Les récentes élections du Venezuela ont permis la victoire du parti que dirige le président Betancour. D’autre part, peu auparavant, le président Kennedy avait été assassiné.
Le commentaire classique que nous avons lu en ce qui concerne le second événement est que c’était là les risques du métier, et que Kennedy avait été victime de son propre régime, puisque son assassin était un ancien « marine ». Il fallait bien maintenir la tradition, même avec des arguments qui ne résistent pas à l’analyse. Car l’attentat politique est rarement le fait d’hommes qui sont le fruit du régime attaqué à travers ses représentants. Caserio ne fut pas « conditionné » par l’armée française, pas plus que les exécuteurs du président du Conseil Eduardo Dato ne l’avaient été par le parti monarchiste conservateur espagnol sous le régime d’Alphonse
Quoi qu’il en soit, la réaction des camarades avec qui nous avons parlé de cet attentat a été exactement la nôtre : nous ne pouvons que regretter la mort de Kennedy, non parce que nous défendons un gouvernant pour être tel, mais parce que dans la situation actuelle du monde, certains hommes placés aux leviers de commande de la politique internationale peuvent jouer un rôle déterminant en ce qui concerne le sort de la planète entière.

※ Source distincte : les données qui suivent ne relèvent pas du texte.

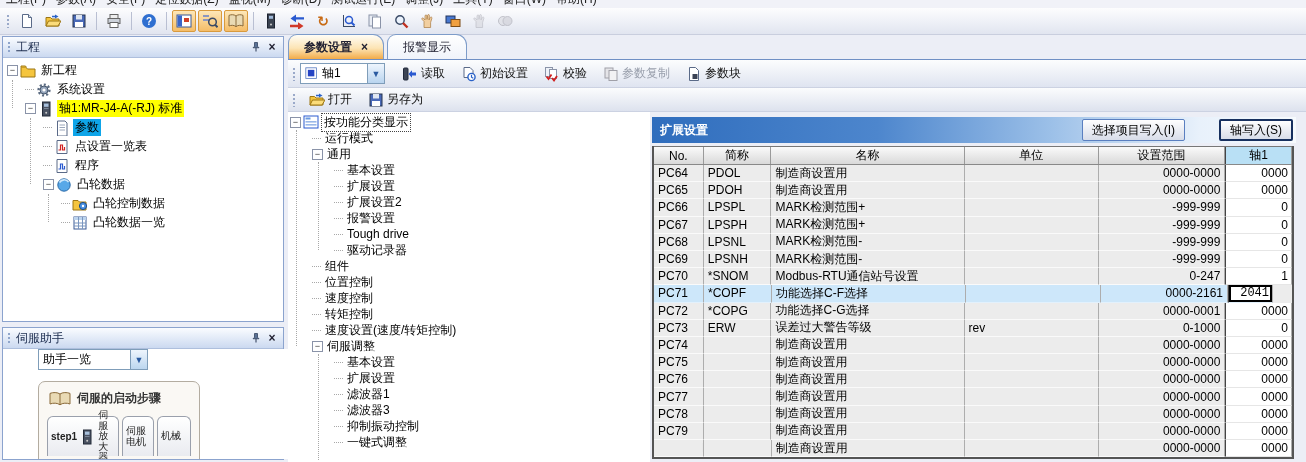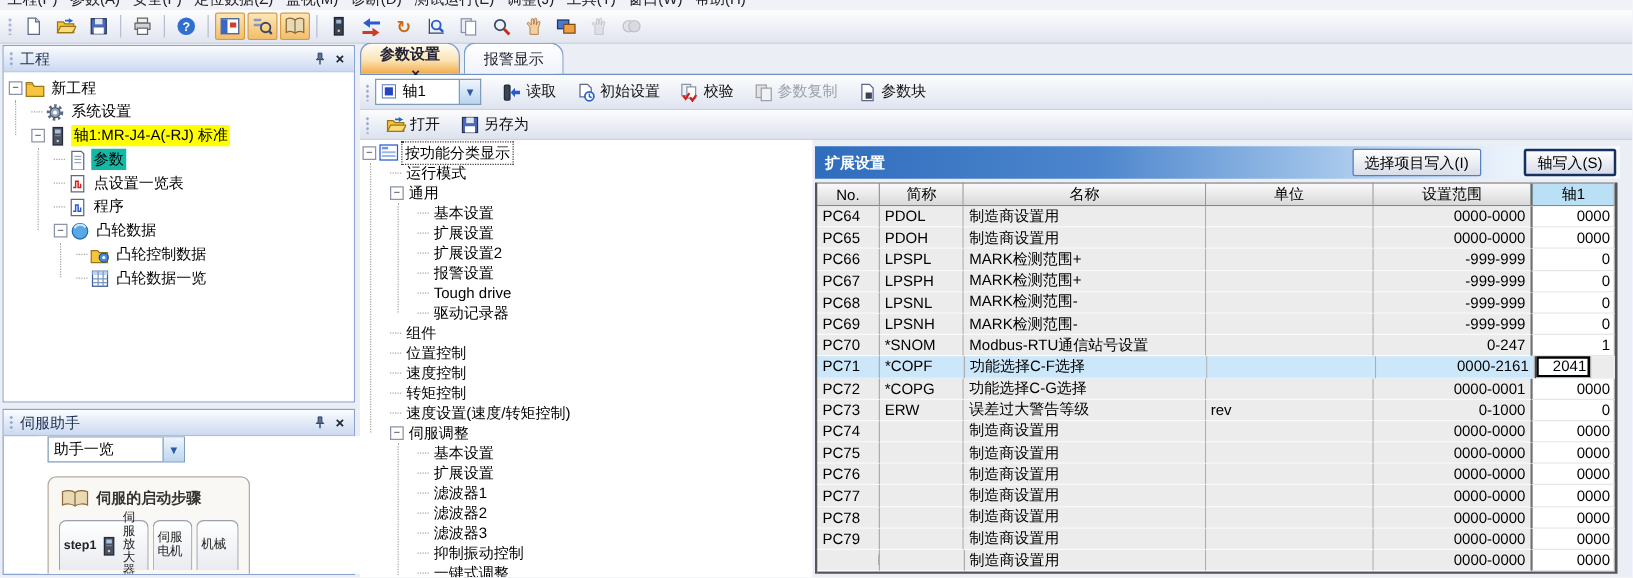--- a/index.html
+++ b/index.html
@@ -41,21 +41,21 @@
   
   .trow { display:flex; align-items:center; white-space:nowrap; position:relative; }
   #project-tree .trow { height:19px; }
   .func-tree .trow { height:16px; }
   .exp { width:11px; height:11px; border:1px solid #8a93a8; background:#fff; color:#333;
     font-size:9px; line-height:8px; text-align:center; flex:0 0 11px; margin-right:2px; }
   .stub { width:9px; border-top:1px dotted #a8a8a8; margin-right:2px; flex:0 0 9px; }
   .ticon { width:16px; height:16px; flex:0 0 16px; margin-right:3px; display:flex; align-items:center; justify-content:center; }
   .tlabel { padding:0 2px; }
   .hl-yellow { background:#ffff00; }
-  .sel-gray { background:#14b8a6; }
+  .sel-gray { background:#0ea5e9; }
   .focus-dotted { outline:1px dotted #444; }
   .vguide { position:absolute; width:0; border-left:1px dotted #a8a8a8; }
 
   
   .abody { padding:0 7px;margin-left:28px; }
   .combo { display:flex; height:21px; width:110px; border:1px solid #7f9db9; background:#fff; align-items:center; }
   .combo .cval { flex:1; padding-left:4px; }
   .combo .carr { width:17px; height:100%; background:linear-gradient(#eef5fd,#bcd6ef);
     border-left:1px solid #7f9db9; display:flex; align-items:center; justify-content:center;
     color:#2a5aa0; font-size:9px; }
@@ -69,21 +69,21 @@
     display:flex; align-items:center; padding:2px 3px; font-size:10px; color:#222; }
   .stepbox .steplbl { font-weight:bold; font-size:10px; margin-right:2px; }
   .stepbox .wrap { width:30px; line-height:1.05; }
 
   
   .tabbar { position:absolute; left:288px; top:33px; right:0; height:27px;
     display:flex; align-items:flex-end; border-bottom:1px solid #6f8fc4; }
   .tab { height:25px; display:flex; align-items:center; padding:0 15px;
     border:1px solid #7d9cc9; border-bottom:none; border-radius:9px 11px 0 0;
     background:linear-gradient(#ffffff,#f0f3fa); margin-right:3px; color:#223; }
-  .tab.active { background:linear-gradient(#fffdf6 0%,#fce4b4 55%,#f2ab49 100%); font-weight:bold;flex-direction:column; }
+  .tab.active { background:linear-gradient(#fffdf6 0%,#fce4b4 55%,#f2ab49 100%); font-weight:bold; }
   .tab .close { margin-left:9px; font-weight:bold; font-size:12px; }
 
   .ptool1 { position:absolute; left:288px; top:60px; right:0; height:28px;
     background:linear-gradient(#fcfdfe,#dfe4f0); border-bottom:1px solid #ccd2e2;
     display:flex; align-items:center; padding-left:4px; }
   .ptool2 { position:absolute; left:288px; top:88px; right:0; height:24px;
     background:linear-gradient(#fbfcfd,#dde2ee); border-bottom:1px solid #ccd2e2;
     display:flex; align-items:center; padding-left:4px; }
   .axcombo { display:flex; height:21px; width:68px; border:1px solid #7f9db9; background:#fff;
     align-items:center; padding-left:2px; }
@@ -604,24 +604,20 @@
       <div class="trow" style="padding-left: 46px; height: 16px;">
         <span class="stub"></span>
         <span class="tlabel">扩展设置</span>
       </div>
       <div class="trow" style="padding-left: 46px; height: 16px;">
         <span class="stub"></span>
         <span class="tlabel">滤波器1</span>
       </div>
       <div class="trow" style="padding-left: 46px; height: 16px;">
         <span class="stub"></span>
-        <span class="tlabel">滤波器2</span>
-      </div>
-      <div class="trow" style="padding-left: 46px; height: 16px;">
-        <span class="stub"></span>
         <span class="tlabel">滤波器3</span>
       </div>
       <div class="trow" style="padding-left: 46px; height: 16px;">
         <span class="stub"></span>
         <span class="tlabel">抑制振动控制</span>
       </div>
       <div class="trow" style="padding-left: 46px; height: 16px;">
         <span class="stub"></span>
         <span class="tlabel">一键式调整</span>
       </div>
@@ -703,21 +699,21 @@
             <div class="td left" style="width: 135px;"></div>
             <div class="td right" style="width: 127px;">0-247</div>
             <div class="td right val" style="width: 67px;">1</div>
           </div>
           <div class="tr selected">
             <div class="td left" style="width: 50px;">PC71</div>
             <div class="td left" style="width: 68px;">*COPF</div>
             <div class="td left" style="width: 194px;">功能选择C-F选择</div>
             <div class="td left" style="width: 135px;"></div>
             <div class="td right" style="width: 127px;">0000-2161</div>
-            <div class="td right val" style="width: 45px;">2041</div>
+            <div class="td right val" style="width: 45px; font-family: Liberation Mono, monospace;">2041</div>
           </div>
           <div class="tr">
             <div class="td left" style="width: 50px;">PC72</div>
             <div class="td left" style="width: 68px;">*COPG</div>
             <div class="td left" style="width: 194px;">功能选择C-G选择</div>
             <div class="td left" style="width: 135px;"></div>
             <div class="td right" style="width: 127px;">0000-0001</div>
             <div class="td right val" style="width: 67px;">0000</div>
           </div>
           <div class="tr">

Ceux-là mêmes qui font campagne contre Franco et le franquisme savent très bien que, si le despote s’en va demain, d’autres gouvernants le remplaceront. Nous ne disons pas pour cela qu’ils font campagne pour ces gouvernants ; ils font campagne contre l’oppression et pour plus de liberté, ce qui n’est pas la même chose. Et ils sont très heureux de profiter de cette liberté. Au-dessus de la tête de l’homme abattu, c’est cela qui nous intéresse. Car c’est un mensonge démagogique qu’affirmer que tous les gouvernants sont les mêmes. Il est une vieille phraséologie qu’un peu de bon sens devrait bannir.

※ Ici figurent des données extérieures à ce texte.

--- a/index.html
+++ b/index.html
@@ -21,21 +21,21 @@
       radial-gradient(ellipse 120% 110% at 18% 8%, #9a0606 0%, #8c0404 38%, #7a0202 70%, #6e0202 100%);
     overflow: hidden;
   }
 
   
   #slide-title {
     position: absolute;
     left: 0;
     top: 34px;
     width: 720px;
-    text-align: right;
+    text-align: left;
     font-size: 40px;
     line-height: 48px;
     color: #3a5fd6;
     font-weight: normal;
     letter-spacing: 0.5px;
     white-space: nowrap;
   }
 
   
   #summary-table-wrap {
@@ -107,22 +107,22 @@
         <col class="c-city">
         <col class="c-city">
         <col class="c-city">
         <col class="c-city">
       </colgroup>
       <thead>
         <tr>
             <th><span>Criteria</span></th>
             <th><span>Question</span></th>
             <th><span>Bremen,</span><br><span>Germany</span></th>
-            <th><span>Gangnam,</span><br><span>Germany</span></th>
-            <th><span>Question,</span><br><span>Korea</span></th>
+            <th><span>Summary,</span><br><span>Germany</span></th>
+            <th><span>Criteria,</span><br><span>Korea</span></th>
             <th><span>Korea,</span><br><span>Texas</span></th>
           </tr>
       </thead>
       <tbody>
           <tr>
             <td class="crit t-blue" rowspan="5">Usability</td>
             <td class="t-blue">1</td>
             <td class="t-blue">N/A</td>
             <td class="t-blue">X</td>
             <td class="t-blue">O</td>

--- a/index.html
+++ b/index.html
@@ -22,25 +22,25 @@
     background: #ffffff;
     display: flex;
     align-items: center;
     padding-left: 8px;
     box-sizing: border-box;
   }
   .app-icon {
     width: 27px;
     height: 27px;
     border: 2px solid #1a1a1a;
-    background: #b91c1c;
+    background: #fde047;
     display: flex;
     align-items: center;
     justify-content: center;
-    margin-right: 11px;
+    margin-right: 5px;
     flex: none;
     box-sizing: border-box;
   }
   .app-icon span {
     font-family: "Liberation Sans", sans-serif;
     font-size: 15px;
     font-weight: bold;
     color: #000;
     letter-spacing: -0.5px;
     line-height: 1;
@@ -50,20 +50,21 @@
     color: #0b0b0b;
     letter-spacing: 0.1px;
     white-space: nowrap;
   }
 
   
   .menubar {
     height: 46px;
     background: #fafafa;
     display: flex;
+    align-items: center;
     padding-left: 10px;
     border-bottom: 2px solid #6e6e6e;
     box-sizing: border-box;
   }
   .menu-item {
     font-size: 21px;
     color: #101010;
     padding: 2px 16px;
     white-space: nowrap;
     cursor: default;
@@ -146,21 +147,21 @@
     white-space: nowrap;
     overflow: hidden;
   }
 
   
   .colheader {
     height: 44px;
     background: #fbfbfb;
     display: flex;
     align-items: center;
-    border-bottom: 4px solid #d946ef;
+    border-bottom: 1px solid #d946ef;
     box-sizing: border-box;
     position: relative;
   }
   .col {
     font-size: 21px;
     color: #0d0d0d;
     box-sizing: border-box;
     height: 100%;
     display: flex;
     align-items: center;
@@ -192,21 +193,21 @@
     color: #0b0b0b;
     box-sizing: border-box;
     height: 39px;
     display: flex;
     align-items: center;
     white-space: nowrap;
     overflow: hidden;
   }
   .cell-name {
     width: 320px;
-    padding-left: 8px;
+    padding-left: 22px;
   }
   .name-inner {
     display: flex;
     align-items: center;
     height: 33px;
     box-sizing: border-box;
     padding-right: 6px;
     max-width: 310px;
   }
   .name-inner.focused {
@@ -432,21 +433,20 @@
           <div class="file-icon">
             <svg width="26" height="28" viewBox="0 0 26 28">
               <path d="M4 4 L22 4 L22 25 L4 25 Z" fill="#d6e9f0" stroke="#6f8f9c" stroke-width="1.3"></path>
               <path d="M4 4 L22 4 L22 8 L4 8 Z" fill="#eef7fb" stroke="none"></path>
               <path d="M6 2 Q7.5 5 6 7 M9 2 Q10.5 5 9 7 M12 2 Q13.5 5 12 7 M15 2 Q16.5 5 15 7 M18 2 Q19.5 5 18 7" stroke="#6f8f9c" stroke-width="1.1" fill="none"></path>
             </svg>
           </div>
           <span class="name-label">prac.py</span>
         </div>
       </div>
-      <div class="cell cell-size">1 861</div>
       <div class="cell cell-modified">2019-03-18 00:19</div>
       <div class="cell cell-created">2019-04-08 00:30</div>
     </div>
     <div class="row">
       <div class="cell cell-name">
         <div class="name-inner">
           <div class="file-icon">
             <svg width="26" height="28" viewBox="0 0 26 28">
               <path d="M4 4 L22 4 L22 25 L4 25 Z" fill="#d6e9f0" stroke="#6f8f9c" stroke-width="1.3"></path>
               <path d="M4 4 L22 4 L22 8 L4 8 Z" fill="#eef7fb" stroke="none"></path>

Le cas des élections vénézuéliennes est très ressemblant. Au Venezuela, les castristes mènent contre le régime libéral, avec l’armée spécialement organisée et ravitaillée par Castro, une lutte implacable, qui a déjà causé de nombreuses victimes. Si ces gens triomphaient, nous aurions une dictature dite populaire, qui anéantirait tous les mécontents et causerait, comme à Cuba, un recul humain effrayant, avec les répercussions que l’on suppose sur le standard de vie de la population. Mais si l’attaque au seul régime politique qui, depuis la naissance de la nation, a pu terminer l’exercice du pouvoir sans qu’intervienne une dictature conservatrice ou militaire devient dangereuse, la seule perspective serait la prise du pouvoir par l’armée, avec les conséquences traditionnelles. On provoquerait – et l’on provoque sciemment, semble-t-il – la contre-révolution réactionnaire afin de justifier par la suite un front unique dont on prendra la direction. Faux calcul.
Agir révolutionnairement implique autre chose que se lancer au combat en aveugles, et l’on peut desservir la cause que l’on prétend défendre par manque de calcul des différents facteurs entrant en jeu.
L’histoire est plus complexe que ne le comprend un certain simplisme qui a trop dominé dans le camp révolutionnaire. Il serait temps qu’on s’en aperçoive.